The story is a Cyberpunk adventure where the human streets of New Bezoar are built with cold steel where product advertisements assault consumers from the walls and shine down from the sky. The world is beautiful; its vibrant with signs of the life that existed days before. There are fully realized plaza's and run down apartments. Look out any window and you'll see an impressive skybox filled with dead buildings. Routinely will you look out and be stricken by how well the entire thing was rendered.
True to its roots, there are no in-engine cutscenes as the story unfolds in motion graphic comics between levels that are heavily inspired by Ashley Woods' work on his various Metal Gear Solid projects. They carry a story with some interesting ideas but often feels built of second-run cyberpunk themes; you'll get government-sponsored paranoia and human augmentation and 'the net' but it's pretty inconsequential in the long run and the end comes with little fanfare- more the end of a chapter than a story.
The models you'll get are a handful of robot variations; from clusters of small, mouser types to gorilla framed chargers to skeletons grafted onto mechs shooting rockets that escaped from Final Doom. But that's one of its biggest downfalls. With such straightforward gameplay, only having half a dozen normal enemies makes for excessive repetition. But that's not quite right because every one of those regular enemies has a texture swapped revision with slightly different behaviors and armaments.
Even the boss battles, of which there are only a few, don't offer much. The models are large and uniquely designed, their encounters amount to being trapped in an arena fighting swarms of normals until the boss exposes their glowing orange weak spots.
But its the weapons you use to the destroy those enemies that makes the combat so engaging. Two guns, one spewing bullets, the other energy-based, each with five firing types, provide an impressive array of options. But be aware, that's all that's offered- no melee, no dedicated grenades- two guns. While conceptually similar, both weapons and their variants have enough of a difference that all are incredibly fun to use. And they blow up the world well too, one littered with explosives and electronic devices that arc electricity when they short. Hard Reset's combat is about enemy placement.
But combat can still be frustrating. And old-school difficult. This game requires circle strafing, a skill most people either too young to have developed or haven't had a chance to exercise recently, so most firefights will happen in close range, running inches from your opponents.
And killing them earns you what is essentially EXP. As in experience. Points. This game has a leveling system. By gaining Nano, you'll be able to buy new forms for your weapons and improvements for the existing. The system is remarkably robust and go a long way to push one of the games other terrific mechanics.

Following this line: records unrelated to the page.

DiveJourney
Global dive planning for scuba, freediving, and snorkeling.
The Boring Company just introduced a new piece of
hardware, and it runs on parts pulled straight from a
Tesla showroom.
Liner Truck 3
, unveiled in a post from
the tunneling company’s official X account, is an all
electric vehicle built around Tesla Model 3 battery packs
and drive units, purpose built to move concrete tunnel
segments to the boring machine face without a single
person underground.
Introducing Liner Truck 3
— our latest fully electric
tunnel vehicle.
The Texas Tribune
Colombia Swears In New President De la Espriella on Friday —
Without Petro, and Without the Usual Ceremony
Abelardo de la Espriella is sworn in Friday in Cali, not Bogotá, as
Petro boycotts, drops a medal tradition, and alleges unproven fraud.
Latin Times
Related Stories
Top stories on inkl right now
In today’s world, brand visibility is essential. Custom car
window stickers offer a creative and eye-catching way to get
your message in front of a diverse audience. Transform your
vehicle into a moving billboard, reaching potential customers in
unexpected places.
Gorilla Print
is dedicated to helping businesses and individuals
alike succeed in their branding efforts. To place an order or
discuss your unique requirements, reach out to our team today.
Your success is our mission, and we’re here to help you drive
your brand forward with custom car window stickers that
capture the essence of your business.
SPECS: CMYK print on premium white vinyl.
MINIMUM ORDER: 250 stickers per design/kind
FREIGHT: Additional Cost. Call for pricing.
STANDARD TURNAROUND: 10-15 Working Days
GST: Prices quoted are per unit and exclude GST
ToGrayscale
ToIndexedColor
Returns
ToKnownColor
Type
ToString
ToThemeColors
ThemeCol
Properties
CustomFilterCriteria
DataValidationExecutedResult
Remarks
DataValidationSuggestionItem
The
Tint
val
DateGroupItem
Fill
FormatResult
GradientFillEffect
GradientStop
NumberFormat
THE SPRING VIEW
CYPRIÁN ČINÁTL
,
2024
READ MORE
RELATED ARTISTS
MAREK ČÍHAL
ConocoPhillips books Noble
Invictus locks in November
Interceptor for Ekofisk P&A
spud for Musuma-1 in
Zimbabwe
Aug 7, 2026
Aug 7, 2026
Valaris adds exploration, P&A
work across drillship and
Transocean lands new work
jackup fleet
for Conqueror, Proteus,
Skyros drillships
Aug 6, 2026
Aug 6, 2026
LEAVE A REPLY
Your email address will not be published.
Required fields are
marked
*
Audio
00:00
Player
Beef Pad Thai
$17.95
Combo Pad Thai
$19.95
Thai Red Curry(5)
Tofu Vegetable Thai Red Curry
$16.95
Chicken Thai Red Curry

Exploration used to be a hallmark of FPS- a chance for the player to find hidden caches of ammo and armor to heal from the last battle and prep for the next- but became unnecessary as Halo introduced regenerating shields and did away with those kinds of pickups. In Hard Reset, containers of Nano are hidden throughout the world and offer an incentive to explore. Destructible walls, platforming puzzles, alternate paths- they all offer opportunities to further develop equipment that would merely be collectible items in the form of dog tags and hidden packages in other games. It's a direct, in-game reward rather than empty content for the completionist. Its a nice return to form from genre defining games Doom and Marathon.
Completing a level assigns a score based on performance factors including number of deaths, secrets found and achievements unlocked. This post-game report makes sense with the skill-based combat and the arcady sensibility of the game as a whole.
While not perfect, Hard Reset can be a chance for Flying Wild Hog to further streamline many of the more tried-and-true mechanics that had made up the FPS genre for so many years.